• **Problem**
Please reproduce, word for word, the part of the on-chip antenna text that opens with the words containing "In this chapter, the" and closes with "the end-fire direction.".

• **Source text**
• • •
To measure the radiation pattern, the horn antenna was positioned 15cm away from the chip and the amplitude at each angle was recorded while rotating the horn antenna. Depending on the plane in which the horn antenna is swept, samples of the entire 3D pattern can be captured (Fig. 6.16). The two transmitters connected to the same antenna shows orthogonal end-fire radiation patterns, as expected. The nulling is not as deep as the simulation results because the signal level in this direction is hitting the noise floor of the sampling scope. On the other hand, when sweeping orthogonal to the PCB board, the radiation pattern shows a null or full coverage depending on whether it is in the feed direction or not, matching with our antenna simulation pattern. The receiver antenna pattern (Fig. 6.16) also demonstrates the desired antenna characteristics. Notice that the in-plane radiation pattern of the transmitter and receiver are quite different; this is due to the fact that the transmitters are connected to the antenna with a 45° rotation from the receivers.

6.4 Summary

In this chapter, the design of efficient on-chip antennas is discussed. A slot-loop antenna was chosen in this design because its intrinsic ground plane eases the integration with other circuitry. Design procedures for the antenna were shown and 30% efficiency antenna was im-
implemented on a CMOS die. To overcome the limited radiation coverage in end-fire direction, a multi-access antenna structure is proposed to implement antenna diversity using a single antenna. The T/R switch is also eliminated using the same idea. The measurement results confirmed that the antenna efficiency is above 25% while demonstrating the expected full coverage in the end-fire direction.
• • •
• **Material shown**
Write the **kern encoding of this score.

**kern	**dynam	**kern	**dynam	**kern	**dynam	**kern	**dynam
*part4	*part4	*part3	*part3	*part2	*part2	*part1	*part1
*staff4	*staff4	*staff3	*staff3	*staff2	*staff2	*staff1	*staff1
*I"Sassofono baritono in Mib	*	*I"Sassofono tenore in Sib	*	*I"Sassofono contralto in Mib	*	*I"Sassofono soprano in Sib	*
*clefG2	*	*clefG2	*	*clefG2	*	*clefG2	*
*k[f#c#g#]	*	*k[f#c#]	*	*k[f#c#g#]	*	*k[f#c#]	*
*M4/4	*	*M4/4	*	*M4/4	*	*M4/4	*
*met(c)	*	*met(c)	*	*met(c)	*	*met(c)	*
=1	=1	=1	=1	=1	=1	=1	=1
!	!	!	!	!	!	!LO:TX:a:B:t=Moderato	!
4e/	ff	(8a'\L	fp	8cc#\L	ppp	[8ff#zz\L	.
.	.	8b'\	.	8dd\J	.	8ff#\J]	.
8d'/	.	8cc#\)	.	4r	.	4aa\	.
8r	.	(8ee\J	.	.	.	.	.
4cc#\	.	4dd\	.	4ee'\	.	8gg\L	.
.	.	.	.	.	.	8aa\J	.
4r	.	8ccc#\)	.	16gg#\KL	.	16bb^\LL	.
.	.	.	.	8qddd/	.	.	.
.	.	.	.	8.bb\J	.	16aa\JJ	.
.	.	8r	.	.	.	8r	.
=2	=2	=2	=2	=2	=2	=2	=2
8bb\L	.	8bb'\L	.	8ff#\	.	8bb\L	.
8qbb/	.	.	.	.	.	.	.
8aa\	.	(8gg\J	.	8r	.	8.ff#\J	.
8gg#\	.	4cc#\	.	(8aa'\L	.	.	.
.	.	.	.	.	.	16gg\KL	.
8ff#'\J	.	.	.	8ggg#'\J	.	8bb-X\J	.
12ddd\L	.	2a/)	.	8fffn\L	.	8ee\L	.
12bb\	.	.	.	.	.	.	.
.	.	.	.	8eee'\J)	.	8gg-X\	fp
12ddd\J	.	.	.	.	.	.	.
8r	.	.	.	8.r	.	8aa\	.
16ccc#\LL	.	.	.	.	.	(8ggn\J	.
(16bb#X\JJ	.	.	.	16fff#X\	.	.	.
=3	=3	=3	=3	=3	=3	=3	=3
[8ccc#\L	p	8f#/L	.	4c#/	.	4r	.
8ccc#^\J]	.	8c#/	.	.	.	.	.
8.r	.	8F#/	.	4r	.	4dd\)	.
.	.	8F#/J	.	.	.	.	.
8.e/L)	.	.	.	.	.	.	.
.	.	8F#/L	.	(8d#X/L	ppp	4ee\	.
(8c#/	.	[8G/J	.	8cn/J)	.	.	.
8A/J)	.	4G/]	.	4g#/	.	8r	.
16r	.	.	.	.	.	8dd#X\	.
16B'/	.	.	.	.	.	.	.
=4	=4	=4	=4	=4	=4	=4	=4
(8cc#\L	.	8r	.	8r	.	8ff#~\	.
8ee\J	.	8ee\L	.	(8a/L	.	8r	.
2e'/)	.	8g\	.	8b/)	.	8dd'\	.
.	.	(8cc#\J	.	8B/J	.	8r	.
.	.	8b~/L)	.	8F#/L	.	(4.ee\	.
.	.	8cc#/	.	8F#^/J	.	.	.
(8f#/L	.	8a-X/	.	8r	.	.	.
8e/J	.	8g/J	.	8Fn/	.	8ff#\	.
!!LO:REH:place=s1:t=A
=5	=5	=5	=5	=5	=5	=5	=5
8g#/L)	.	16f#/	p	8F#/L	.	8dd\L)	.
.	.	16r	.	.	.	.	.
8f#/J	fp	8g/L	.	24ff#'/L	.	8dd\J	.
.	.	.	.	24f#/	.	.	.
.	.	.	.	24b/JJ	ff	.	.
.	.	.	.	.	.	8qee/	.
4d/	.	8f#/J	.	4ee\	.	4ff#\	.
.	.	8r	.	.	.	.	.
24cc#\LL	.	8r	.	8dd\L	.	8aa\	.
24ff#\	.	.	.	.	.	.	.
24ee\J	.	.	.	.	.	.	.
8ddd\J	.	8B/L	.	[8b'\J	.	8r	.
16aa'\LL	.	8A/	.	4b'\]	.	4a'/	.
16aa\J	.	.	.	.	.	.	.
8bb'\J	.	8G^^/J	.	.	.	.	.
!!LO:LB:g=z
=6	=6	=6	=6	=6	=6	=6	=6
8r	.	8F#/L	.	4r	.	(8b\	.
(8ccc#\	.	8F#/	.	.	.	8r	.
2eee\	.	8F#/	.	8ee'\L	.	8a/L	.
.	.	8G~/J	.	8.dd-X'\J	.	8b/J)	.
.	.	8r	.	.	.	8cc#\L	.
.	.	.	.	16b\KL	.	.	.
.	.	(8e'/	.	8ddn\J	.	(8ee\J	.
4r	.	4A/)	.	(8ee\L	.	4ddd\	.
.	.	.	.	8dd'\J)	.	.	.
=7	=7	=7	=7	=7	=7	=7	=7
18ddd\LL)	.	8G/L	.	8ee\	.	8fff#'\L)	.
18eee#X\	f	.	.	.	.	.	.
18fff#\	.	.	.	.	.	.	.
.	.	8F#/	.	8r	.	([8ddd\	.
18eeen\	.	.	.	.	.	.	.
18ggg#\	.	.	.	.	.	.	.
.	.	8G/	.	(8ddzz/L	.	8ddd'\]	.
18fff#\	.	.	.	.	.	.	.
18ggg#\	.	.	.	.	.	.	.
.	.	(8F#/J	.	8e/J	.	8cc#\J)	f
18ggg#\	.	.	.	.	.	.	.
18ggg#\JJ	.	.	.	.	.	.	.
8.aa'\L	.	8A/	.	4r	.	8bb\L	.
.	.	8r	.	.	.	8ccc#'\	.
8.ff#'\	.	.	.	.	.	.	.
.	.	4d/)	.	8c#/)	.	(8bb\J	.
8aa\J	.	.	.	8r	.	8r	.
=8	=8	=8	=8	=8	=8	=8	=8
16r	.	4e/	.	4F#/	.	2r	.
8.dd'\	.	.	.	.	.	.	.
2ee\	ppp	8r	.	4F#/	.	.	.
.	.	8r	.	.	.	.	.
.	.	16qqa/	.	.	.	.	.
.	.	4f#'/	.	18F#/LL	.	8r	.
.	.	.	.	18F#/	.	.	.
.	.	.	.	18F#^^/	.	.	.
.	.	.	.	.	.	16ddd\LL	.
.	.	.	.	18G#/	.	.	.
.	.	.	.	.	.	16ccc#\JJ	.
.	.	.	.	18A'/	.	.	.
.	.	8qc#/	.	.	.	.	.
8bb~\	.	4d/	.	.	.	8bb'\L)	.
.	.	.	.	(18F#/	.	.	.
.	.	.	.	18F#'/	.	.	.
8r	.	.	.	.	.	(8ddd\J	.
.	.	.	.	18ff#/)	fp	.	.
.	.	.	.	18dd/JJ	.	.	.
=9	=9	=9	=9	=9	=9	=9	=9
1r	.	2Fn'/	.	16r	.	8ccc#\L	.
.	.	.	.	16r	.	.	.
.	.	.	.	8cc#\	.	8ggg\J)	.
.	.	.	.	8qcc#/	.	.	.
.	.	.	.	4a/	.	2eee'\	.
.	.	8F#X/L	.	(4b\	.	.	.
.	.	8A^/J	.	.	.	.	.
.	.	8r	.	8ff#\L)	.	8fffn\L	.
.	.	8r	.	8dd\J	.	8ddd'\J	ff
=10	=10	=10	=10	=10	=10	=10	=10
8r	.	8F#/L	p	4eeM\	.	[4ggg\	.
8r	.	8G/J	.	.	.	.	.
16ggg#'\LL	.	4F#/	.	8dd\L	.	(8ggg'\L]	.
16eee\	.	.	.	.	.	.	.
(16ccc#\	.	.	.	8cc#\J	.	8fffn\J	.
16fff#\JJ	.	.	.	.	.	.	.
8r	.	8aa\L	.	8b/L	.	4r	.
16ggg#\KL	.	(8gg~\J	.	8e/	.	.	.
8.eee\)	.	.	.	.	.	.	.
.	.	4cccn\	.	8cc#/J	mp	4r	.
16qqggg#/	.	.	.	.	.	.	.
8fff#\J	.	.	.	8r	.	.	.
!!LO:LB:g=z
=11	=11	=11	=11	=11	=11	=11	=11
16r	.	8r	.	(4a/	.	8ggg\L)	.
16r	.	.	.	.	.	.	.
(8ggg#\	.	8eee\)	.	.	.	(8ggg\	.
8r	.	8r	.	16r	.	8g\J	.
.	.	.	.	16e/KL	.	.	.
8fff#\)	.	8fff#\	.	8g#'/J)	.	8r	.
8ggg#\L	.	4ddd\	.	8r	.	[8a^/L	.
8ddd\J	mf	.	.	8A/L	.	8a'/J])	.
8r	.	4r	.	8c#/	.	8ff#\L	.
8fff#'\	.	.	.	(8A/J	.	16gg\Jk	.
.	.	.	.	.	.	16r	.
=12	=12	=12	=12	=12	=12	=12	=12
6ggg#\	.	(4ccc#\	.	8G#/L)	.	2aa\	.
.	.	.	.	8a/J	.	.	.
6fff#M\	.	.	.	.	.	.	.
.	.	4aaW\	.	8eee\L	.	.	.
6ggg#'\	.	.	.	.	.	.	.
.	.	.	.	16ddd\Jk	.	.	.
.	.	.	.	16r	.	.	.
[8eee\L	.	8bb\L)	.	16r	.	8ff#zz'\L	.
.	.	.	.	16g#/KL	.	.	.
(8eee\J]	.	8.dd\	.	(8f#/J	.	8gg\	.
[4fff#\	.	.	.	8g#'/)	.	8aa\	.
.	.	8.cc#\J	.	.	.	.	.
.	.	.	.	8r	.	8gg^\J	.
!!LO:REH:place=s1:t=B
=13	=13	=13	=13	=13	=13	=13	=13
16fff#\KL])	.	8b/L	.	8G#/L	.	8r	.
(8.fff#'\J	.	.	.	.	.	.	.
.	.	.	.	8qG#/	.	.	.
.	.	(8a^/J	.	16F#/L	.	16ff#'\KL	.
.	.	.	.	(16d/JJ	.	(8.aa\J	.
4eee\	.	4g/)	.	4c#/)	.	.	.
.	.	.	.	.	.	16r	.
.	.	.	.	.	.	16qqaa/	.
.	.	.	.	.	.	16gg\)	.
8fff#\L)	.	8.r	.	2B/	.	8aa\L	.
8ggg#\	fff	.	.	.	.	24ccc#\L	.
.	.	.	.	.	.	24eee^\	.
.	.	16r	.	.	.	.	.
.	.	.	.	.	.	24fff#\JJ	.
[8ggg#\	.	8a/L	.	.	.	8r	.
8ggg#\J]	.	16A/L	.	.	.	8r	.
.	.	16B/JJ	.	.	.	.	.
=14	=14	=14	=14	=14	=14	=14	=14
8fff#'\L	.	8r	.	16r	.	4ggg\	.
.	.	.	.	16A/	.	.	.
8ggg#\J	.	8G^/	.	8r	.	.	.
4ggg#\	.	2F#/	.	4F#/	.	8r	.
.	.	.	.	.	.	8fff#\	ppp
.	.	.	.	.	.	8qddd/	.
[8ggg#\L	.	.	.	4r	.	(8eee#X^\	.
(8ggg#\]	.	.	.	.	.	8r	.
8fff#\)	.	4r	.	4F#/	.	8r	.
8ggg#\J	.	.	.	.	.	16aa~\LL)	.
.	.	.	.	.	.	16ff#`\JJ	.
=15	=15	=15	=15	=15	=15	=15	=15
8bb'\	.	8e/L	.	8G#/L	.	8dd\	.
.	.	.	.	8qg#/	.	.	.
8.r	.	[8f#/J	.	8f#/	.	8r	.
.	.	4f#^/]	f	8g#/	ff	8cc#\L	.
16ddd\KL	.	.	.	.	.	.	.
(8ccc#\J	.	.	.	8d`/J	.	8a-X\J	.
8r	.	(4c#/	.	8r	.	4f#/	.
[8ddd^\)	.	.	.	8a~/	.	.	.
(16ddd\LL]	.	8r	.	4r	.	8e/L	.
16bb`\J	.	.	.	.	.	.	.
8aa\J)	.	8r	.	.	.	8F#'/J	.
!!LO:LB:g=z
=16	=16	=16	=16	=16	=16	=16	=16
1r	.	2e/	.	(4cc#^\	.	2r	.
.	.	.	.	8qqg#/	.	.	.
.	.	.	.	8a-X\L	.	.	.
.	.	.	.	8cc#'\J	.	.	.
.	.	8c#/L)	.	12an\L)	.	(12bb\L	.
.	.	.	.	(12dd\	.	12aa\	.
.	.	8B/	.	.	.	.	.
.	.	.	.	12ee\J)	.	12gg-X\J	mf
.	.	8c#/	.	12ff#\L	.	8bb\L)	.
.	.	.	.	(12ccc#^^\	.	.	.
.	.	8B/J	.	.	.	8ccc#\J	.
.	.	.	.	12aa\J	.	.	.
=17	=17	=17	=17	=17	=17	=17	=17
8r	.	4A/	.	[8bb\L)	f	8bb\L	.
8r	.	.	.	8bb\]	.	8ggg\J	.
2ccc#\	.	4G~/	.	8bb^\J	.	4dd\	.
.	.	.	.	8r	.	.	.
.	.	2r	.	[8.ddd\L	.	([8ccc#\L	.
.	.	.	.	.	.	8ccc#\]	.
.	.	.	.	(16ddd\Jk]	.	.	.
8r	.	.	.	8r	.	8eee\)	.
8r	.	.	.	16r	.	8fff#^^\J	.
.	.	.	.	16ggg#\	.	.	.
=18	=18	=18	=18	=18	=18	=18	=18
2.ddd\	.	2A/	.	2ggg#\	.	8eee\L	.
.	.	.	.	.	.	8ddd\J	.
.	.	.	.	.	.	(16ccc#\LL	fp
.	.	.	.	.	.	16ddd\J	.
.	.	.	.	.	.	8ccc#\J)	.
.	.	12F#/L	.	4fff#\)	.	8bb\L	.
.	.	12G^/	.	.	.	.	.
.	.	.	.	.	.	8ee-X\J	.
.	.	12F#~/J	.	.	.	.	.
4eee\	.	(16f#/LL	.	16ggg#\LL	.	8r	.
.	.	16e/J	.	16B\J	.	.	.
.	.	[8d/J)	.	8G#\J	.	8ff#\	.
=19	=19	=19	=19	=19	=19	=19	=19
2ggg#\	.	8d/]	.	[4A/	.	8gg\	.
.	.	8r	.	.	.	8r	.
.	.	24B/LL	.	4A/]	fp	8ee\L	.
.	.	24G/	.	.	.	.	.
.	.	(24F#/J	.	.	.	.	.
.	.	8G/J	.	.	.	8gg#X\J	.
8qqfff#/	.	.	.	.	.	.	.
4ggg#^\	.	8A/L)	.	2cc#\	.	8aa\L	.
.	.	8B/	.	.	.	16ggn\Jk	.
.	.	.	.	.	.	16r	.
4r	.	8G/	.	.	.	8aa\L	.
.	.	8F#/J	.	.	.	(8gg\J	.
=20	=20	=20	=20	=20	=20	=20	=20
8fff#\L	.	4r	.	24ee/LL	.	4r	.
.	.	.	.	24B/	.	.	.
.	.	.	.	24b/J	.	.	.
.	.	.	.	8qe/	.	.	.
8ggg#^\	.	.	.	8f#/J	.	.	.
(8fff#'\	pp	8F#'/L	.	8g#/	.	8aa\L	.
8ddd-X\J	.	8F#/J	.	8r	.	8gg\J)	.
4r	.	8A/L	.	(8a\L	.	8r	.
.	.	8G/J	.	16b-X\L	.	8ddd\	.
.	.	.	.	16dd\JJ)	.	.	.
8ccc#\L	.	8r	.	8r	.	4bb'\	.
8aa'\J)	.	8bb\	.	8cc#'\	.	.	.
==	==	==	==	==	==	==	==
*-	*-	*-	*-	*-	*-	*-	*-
• • •
• **Task result**
In this chapter, the design of efficient on-chip antennas is discussed. A slot-loop antenna was chosen in this design because its intrinsic ground plane eases the integration with other circuitry. Design procedures for the antenna were shown and 30% efficiency antenna was im-
implemented on a CMOS die. To overcome the limited radiation coverage in end-fire direction, a multi-access antenna structure is proposed to implement antenna diversity using a single antenna. The T/R switch is also eliminated using the same idea. The measurement results confirmed that the antenna efficiency is above 25% while demonstrating the expected full coverage in the end-fire direction.